We are told that our children won't grow up to be well rounded adults if they don't go to this class and that class, and if they, or us, are tired - no matter, that’s just how it should be. We are reminded not to let our children get restless, to keep them busy - that they should always be doing, just as we are. But what if we don't want to, or more to the point - what if they don't want to? Would they still grow into well adjusted adults if we had real belief in our un-business? What if we believed that with the time to dream, the energy to explore and the space to be themselves, our children would grow up to be exactly who they were meant to be. All without the overly busy lives that we are insisting we all lead. I think that they would, I’m sure that they would.

I have to admit here that I’ve not always been a convert of slow motherhood, it took me a while to find my feet, let alone my voice. When my first child was born, I joined every activity going, coffee dates and playgroups, baby gym and music class - all because that’s what others did and it seemed like the same was expected of me.

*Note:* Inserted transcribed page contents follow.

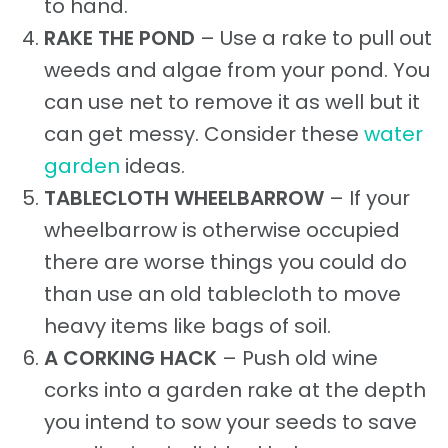
to hand.
RAKE THE POND
– Use a rake to pull out
weeds and algae from your pond. You
can use net to remove it as well but it
can get messy. Consider these
water
garden
ideas.
TABLECLOTH WHEELBARROW
– If your
wheelbarrow is otherwise occupied
there are worse things you could do
than use an old tablecloth to move
heavy items like bags of soil.
A CORKING HACK
– Push old wine
corks into a garden rake at the depth
you intend to sow your seeds to save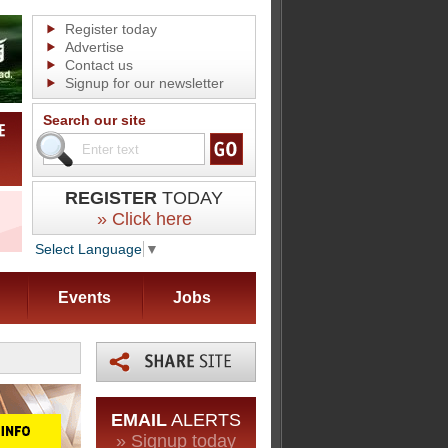
Register today
Advertise
Contact us
Signup for our newsletter
Search our site
REGISTER
TODAY
» Click here
Select Language
▼
Events
Jobs
EMAIL
ALERTS
» Signup today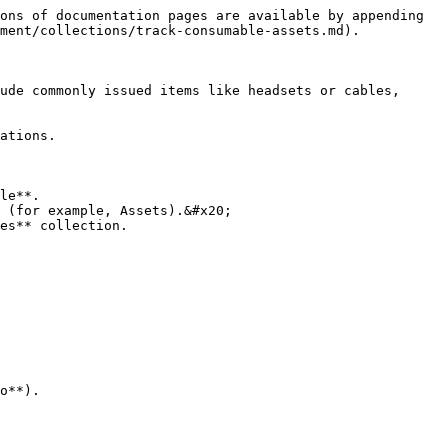
ons of documentation pages are available by appending 
ment/collections/track-consumable-assets.md).

ude commonly issued items like headsets or cables, 
ations.

le**.

 (for example, Assets).&#x20;

es** collection.

o**).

We had such a busy schedule from the moment my son was born and if I’m honest, we both loathed most of it.

My baby boy with his big blue button eyes and white translucent cheeks would get upset on most of these outings and of course, in turn, so would I. Many of those early years of motherhood were spent stood outside activities. My son would cling to me like a limpet, his chubby little wrists pinching mine, crying loudly, me crying silently, wondering why we weren't like everyone else, feeling like a complete failure as a mother. I was so hard on myself for not getting something out of these groups like everyone else. I was always heartbroken that I didn’t have a happy sociable child who played with the other children nicely, whilst I drank copious amounts of tea with beige coloured biscuits and made friends with the other mums. It seemed like I was the only mother going through this and I felt so alone.

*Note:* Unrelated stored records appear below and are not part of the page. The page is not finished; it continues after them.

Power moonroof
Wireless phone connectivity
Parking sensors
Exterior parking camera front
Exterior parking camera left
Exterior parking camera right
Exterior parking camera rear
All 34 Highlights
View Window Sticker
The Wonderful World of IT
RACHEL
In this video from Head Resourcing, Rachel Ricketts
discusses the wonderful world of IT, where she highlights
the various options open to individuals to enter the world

If I could go back to any time in my life, it would be to then. I would tell my former self that it was okay to just enjoy my son, rather than have us take part in all of these groups to feel enough. I would tell her that she was a great mother who loved her son with all of her heart and that she didn't need a full calender to prove otherwise. I would tell her that years later, that precious boy of hers would be diagnosed as Autistic and it would all make sense. The upset around noise and crowds, the wanting to be at home or at the beach, to have the space and time to just be. I didn’t realise it then but it was what I wanted too and so after a while of trying these groups and not fitting in I decided to do our own thing. We spent our days doing as we should have done all along - just being together and knowing that that was exactly where we were meant to be. Without the pressure and the timetables we both flourished and those days of us are some of my very best memories.

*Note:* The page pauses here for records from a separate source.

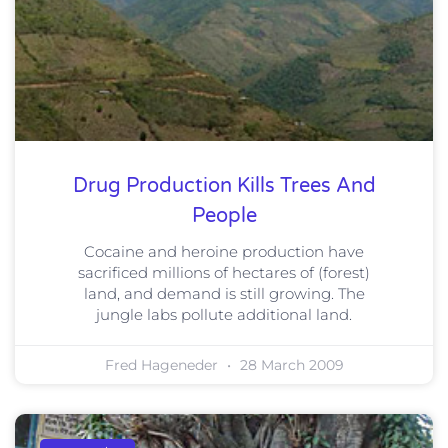
Drug Production Kills Trees And
People
Cocaine and heroine production have
sacrificed millions of hectares of (forest)
land, and demand is still growing. The
jungle labs pollute additional land.
Fred Hageneder
28 March 2009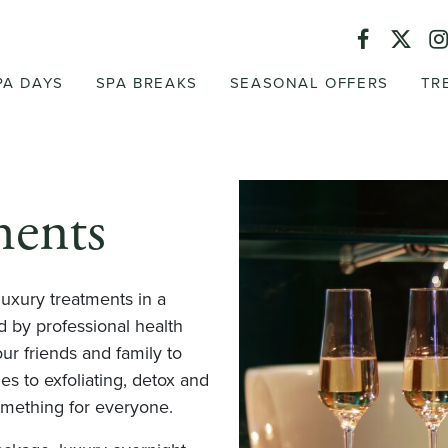
PA DAYS
SPA BREAKS
SEASONAL OFFERS
TR
ments
luxury treatments in a
 by professional health
ur friends and family to
 to exfoliating, detox and
omething for everyone.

Whether you have a child who wants to go slow, or you are a mother who needs it for yourself, I want you to know that you are not wrong for wanting a slower pace of life. You are not alone. Instead of thinking about how busy everyone else is, focus on you and your family. Think confidently about how you can simplify your motherhood and your children’s childhood, to the bare bones of being together and knowing that that is enough, that love is always enough. You are a mother who is worthy of the title, whatever your calendar says. Imagine if we put all of our energy into doing what we needed as a family however that may look, instead of doing what we think we should be doing and being miserable in the process.

Years later I’ve realised that there is no shame in revealing that I have empty days on my calendar, without having to justify the reasons why. Instead of feeling like a failure, I now feel that these days are a blank page of our story just waiting to be written. Only this time it is written not for us but by us and that feels good.